Retype the rows below verbatim, beginning with the first one and stopping after the line that contains "res of the website, anonymously.".

[The records Boundary: Start]

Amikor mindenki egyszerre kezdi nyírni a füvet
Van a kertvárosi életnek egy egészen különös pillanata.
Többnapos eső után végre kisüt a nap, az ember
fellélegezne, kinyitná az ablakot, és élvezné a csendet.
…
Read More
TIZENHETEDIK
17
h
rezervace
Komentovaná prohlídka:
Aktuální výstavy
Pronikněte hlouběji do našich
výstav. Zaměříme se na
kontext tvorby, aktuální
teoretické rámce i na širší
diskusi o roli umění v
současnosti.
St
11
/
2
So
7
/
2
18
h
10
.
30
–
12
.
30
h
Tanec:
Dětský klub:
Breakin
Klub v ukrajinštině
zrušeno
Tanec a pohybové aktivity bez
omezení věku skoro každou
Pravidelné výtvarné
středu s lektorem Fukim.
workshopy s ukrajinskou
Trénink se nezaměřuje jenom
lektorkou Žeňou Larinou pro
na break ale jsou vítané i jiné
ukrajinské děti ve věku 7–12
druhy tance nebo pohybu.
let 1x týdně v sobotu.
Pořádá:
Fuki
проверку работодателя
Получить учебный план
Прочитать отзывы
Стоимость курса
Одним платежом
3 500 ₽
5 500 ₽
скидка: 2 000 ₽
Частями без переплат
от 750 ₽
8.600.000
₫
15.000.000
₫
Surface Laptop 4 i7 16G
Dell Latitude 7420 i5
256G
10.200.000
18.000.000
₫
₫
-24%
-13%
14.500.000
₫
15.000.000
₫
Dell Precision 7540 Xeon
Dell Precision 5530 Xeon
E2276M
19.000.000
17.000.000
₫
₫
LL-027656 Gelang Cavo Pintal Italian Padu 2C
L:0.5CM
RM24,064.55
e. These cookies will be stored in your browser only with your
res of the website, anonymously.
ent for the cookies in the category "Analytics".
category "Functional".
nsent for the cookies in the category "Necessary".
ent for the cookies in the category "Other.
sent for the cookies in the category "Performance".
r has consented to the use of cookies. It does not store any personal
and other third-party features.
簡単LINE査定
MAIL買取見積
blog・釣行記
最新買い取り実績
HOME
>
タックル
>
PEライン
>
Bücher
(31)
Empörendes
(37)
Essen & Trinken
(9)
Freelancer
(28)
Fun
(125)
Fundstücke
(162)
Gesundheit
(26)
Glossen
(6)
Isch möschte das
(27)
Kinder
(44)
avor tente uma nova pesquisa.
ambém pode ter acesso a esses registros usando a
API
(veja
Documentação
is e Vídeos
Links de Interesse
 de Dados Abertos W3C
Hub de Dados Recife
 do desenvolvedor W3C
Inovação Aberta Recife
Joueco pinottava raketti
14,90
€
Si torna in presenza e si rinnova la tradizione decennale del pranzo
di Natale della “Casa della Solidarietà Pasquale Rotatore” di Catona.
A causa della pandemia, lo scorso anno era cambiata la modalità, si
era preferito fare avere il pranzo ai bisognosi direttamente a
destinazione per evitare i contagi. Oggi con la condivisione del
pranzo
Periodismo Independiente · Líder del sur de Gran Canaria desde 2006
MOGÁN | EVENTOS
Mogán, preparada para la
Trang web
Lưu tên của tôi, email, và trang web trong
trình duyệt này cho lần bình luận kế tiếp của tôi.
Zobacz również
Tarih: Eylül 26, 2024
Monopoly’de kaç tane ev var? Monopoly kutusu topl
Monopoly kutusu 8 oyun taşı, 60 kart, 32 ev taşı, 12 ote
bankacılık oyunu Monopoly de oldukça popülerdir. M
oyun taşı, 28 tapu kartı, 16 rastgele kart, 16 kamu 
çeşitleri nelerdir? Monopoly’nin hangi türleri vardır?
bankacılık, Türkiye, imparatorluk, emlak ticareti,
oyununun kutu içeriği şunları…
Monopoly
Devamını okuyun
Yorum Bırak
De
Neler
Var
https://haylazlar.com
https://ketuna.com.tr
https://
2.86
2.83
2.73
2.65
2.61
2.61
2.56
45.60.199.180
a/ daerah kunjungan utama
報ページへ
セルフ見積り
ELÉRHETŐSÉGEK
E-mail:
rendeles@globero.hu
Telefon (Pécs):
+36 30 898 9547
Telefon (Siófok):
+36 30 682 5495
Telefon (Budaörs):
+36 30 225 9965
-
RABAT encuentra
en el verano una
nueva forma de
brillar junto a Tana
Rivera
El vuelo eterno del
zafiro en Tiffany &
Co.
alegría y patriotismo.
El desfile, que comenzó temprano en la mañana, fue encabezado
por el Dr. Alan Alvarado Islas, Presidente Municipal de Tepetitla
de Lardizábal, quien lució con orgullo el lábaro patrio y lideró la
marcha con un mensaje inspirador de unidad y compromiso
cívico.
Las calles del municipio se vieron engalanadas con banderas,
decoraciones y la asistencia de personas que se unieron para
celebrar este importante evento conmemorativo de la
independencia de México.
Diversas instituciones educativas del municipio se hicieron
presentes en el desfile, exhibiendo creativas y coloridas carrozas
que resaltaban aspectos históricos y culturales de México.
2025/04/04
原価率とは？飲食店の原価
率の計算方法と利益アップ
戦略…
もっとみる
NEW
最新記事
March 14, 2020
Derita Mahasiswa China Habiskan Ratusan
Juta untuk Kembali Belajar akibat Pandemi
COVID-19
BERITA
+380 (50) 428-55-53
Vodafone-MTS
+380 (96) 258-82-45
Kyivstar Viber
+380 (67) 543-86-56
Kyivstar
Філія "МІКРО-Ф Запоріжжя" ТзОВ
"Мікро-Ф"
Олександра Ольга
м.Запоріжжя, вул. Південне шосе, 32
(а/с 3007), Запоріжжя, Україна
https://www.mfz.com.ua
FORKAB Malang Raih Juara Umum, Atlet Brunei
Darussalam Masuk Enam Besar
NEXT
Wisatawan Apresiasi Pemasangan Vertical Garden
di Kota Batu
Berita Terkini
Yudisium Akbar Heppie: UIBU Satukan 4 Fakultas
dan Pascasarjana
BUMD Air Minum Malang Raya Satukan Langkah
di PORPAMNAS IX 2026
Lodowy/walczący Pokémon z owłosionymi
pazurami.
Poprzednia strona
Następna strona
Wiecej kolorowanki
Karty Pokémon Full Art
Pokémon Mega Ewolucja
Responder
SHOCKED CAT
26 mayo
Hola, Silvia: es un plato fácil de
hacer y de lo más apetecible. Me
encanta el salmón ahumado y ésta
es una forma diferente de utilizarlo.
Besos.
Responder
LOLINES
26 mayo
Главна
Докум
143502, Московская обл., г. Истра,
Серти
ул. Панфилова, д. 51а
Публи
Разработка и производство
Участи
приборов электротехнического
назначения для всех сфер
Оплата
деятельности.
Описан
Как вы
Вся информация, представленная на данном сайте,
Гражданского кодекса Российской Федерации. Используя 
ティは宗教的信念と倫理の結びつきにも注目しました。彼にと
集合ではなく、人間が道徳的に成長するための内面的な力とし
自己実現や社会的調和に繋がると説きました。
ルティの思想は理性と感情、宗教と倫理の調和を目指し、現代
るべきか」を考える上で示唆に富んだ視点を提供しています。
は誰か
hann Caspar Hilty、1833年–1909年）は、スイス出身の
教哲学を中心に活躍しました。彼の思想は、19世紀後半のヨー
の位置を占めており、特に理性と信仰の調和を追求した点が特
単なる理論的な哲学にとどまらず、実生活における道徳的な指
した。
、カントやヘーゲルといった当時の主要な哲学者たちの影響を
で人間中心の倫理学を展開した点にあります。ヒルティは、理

[The records Boundary: End]

_The answer_.
Amikor mindenki egyszerre kezdi nyírni a füvet
Van a kertvárosi életnek egy egészen különös pillanata.
Többnapos eső után végre kisüt a nap, az ember
fellélegezne, kinyitná az ablakot, és élvezné a csendet.
…
Read More
TIZENHETEDIK
17
h
rezervace
Komentovaná prohlídka:
Aktuální výstavy
Pronikněte hlouběji do našich
výstav. Zaměříme se na
kontext tvorby, aktuální
teoretické rámce i na širší
diskusi o roli umění v
současnosti.
St
11
/
2
So
7
/
2
18
h
10
.
30
–
12
.
30
h
Tanec:
Dětský klub:
Breakin
Klub v ukrajinštině
zrušeno
Tanec a pohybové aktivity bez
omezení věku skoro každou
Pravidelné výtvarné
středu s lektorem Fukim.
workshopy s ukrajinskou
Trénink se nezaměřuje jenom
lektorkou Žeňou Larinou pro
na break ale jsou vítané i jiné
ukrajinské děti ve věku 7–12
druhy tance nebo pohybu.
let 1x týdně v sobotu.
Pořádá:
Fuki
проверку работодателя
Получить учебный план
Прочитать отзывы
Стоимость курса
Одним платежом
3 500 ₽
5 500 ₽
скидка: 2 000 ₽
Частями без переплат
от 750 ₽
8.600.000
₫
15.000.000
₫
Surface Laptop 4 i7 16G
Dell Latitude 7420 i5
256G
10.200.000
18.000.000
₫
₫
-24%
-13%
14.500.000
₫
15.000.000
₫
Dell Precision 7540 Xeon
Dell Precision 5530 Xeon
E2276M
19.000.000
17.000.000
₫
₫
LL-027656 Gelang Cavo Pintal Italian Padu 2C
L:0.5CM
RM24,064.55
e. These cookies will be stored in your browser only with your
res of the website, anonymously.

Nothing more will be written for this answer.